The good rainfall in the last few years has helped in filling the temple tanks that are main sources of groundwater recharge. A view of the Marundeeswarar temple tank in Thiruvanmiyur.

CHENNAI: The average groundwater level in the city has witnessed an increase by two metres in the past six years. The quality of groundwater has also seen an appreciable improvement, according to a recent study of Chennai Metrowater.

The average water table in Chennai was 5.42 m during 2005. Successive years of sustained normal rainfall and maintenance of rainwater harvesting system have contributed to the steady rise in the level, according to water experts.

The average annual rainfall recorded every year since 2005 was above 1,300 mm.
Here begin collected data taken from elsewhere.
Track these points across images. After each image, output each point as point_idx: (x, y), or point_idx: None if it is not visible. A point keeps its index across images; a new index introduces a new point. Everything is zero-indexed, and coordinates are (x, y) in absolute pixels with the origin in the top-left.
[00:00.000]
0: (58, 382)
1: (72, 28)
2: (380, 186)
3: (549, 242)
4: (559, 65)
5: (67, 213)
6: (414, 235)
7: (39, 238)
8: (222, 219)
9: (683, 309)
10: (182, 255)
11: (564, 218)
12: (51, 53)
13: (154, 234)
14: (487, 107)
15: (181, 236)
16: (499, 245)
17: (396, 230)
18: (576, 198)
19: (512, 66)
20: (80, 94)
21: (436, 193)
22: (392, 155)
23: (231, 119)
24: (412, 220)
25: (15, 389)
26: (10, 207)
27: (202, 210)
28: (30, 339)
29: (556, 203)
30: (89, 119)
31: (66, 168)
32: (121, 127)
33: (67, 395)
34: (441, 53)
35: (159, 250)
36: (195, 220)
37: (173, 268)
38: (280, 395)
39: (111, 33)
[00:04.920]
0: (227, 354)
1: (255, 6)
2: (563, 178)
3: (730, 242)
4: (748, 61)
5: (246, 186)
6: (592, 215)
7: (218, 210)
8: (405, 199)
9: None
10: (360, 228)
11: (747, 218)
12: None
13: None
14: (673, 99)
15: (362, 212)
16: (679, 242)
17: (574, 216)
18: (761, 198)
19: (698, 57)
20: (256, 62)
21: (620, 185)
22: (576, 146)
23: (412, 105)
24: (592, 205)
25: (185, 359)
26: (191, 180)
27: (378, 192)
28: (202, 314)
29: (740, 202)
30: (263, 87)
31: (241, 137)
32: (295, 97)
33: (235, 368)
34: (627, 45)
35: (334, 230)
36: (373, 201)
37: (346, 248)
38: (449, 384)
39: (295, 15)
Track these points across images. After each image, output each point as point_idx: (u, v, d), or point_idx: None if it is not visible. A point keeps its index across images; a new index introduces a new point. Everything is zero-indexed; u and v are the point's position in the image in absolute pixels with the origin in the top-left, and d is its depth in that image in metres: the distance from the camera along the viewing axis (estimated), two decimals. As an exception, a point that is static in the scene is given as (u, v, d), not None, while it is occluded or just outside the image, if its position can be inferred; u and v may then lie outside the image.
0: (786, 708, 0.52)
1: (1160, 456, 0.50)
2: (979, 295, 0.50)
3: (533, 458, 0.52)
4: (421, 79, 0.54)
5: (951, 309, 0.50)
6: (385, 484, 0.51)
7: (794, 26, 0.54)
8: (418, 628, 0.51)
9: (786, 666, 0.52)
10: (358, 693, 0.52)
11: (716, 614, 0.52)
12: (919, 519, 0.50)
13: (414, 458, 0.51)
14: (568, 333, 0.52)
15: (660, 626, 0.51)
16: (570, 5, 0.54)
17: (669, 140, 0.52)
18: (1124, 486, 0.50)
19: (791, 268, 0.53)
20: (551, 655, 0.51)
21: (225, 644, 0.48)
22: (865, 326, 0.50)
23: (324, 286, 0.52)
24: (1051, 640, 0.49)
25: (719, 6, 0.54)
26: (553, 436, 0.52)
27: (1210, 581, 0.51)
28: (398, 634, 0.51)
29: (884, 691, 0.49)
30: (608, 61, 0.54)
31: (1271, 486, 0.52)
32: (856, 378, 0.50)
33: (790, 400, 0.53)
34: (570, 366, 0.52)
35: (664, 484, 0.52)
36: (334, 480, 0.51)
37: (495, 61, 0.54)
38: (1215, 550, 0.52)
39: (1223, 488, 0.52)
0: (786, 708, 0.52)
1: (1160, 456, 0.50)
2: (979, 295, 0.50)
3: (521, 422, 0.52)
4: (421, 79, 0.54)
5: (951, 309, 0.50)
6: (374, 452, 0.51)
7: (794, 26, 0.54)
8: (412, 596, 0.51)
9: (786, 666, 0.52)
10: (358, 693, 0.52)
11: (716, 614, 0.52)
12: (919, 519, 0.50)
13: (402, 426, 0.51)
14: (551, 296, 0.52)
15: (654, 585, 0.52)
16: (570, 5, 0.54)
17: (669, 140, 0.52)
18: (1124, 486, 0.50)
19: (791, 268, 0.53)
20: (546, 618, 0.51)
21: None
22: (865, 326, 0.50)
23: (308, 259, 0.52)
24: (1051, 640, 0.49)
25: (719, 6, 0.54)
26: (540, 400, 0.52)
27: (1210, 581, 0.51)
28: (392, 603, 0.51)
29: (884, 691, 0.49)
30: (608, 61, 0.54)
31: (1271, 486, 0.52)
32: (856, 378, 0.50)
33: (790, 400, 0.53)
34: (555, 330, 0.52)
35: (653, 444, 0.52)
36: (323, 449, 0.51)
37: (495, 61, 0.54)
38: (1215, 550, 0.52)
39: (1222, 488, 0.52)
A total of 759 observatory wells across the city were monitored for the study. The water quality has also improved significantly in the last few years.

The level of total dissolved solids that ranged between 400 parts per million (ppm) and 1,800 ppm across the city in 2005 saw a marked decline last year with the TDS level ranging between 200 ppm and 900 ppm. The permissible limit of TDS is 500 ppm.

According to the study, there was a marginal rise in the water level in December 2010 compared to the previous year.

Groundwater level was at 2.33 m in 2010, 0.25 m more than the level in the previous year.

Sources at the water agency said there was now scope only for a marginal increase in the water table as it had almost reached its saturation owing to consistent rainfall. The dependence on groundwater had also come down as Metrowater has stepped up its daily supply.

The water level in sandy areas such as Tiruvottiyur, Mylapore and Thiruvanmiyur rose by 0.85 m last year. The level in clay areas, including Perambur, Vadapalani and West Mambalam, increased to 2.24 m in December compared to 2.65 m during the same period the previous year.

However, hard rock areas such as Guindy and Velachery recorded a slight decrease in the water table by 0.47 m last December.

Local weather phenomenon was cited as reason for the dip in the level.